Recombinant Human KIR2DS4/CD158i Fc Chimera Protein, CF

KIR2DS4 (2DS4), previously called NKAT-8 and designated CD158i, is a type I transmembrane glycoprotein that belongs to the killer cell Ig-like receptor (KIR) family (1). KIRs are expressed on CD56^dim NK cells and T cell subsets where they differentiate normal from abnormal cells and regulate effector functions in the innate immune system (1-3). KIRs are named for the number of Ig-like domains (2D or 3D) in the extracellular domain (ECD), and whether they have long or short (L, S) cytoplasmic tails. KIR2DS4 cDNA encodes 304 amino acids (aa) including a 21 aa signal sequence, a 224 aa ECD, a 20 aa transmembrane sequence and a 39 aa cytoplasmic domain.

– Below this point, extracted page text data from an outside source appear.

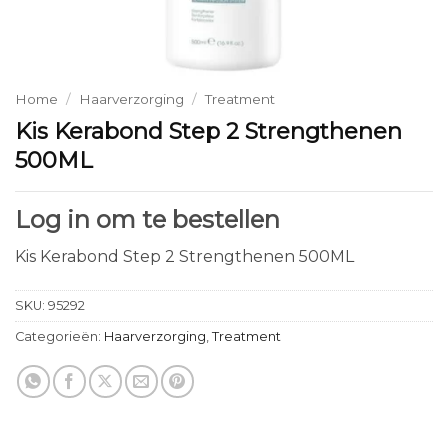
Home
/
Haarverzorging
/
Treatment
Kis Kerabond Step 2 Strengthenen
500ML
Log in om te bestellen
Kis Kerabond Step 2 Strengthenen 500ML
SKU:
95292
Categorieën:
Haarverzorging
,
Treatment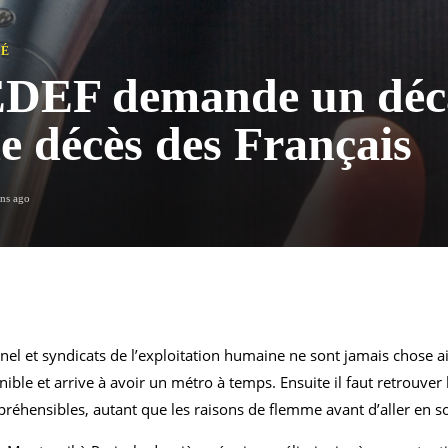
TÉ
DEF demande un déca
de décès des Français
ans ago
el et syndicats de l’exploitation humaine ne sont jamais chose ais
ble et arrive à avoir un métro à temps. Ensuite il faut retrouver le
réhensibles, autant que les raisons de flemme avant d’aller en so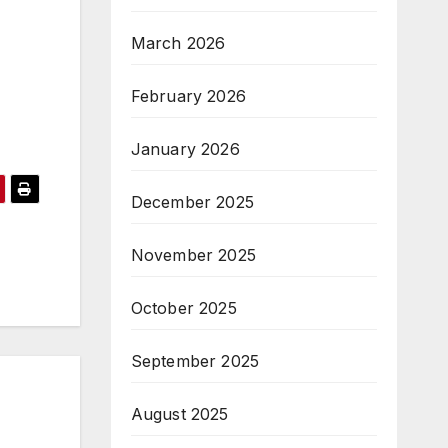
March 2026
February 2026
January 2026
December 2025
November 2025
October 2025
September 2025
August 2025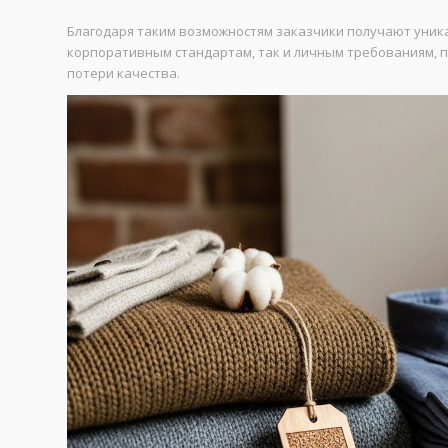
Благодаря таким возможностям заказчики получают уник
корпоративным стандартам, так и личным требованиям, п
потери качества.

KIR receptors have no structural orthologs in nonprimates, although mouse Ly-49 proteins perform similar functions (2). Like other activating KIRs, KIR2DS4 has a short tail and a positively charged amino acid (aa) within the transmembrane domain that interacts with the ITAM-bearing signaling adaptor, DAP12 (2, 3). Expression of activating KIR is balanced with inhibitory KIR to impart specificity to the immune response. KIR2DS4 recognizes six HLA-C allotypes and two HLA-A allotypes (A*1101 and A*1102) but no HLA-B allotypes (4, 5). It has also been suggested that KIR2DS4 recognizes a non-MHC ligand, based on specific binding to melanoma cells that lack MHC Class I (6). A common allele, KIR2DS4*003, is present in up to 89% of Caucasians and ~30% of Asians; it creates a prematurely terminated, soluble, inactive form (7, 8). Lack of functional KIR2DS4 can potentially create unbalanced inhibition of killer cell function (4, 8).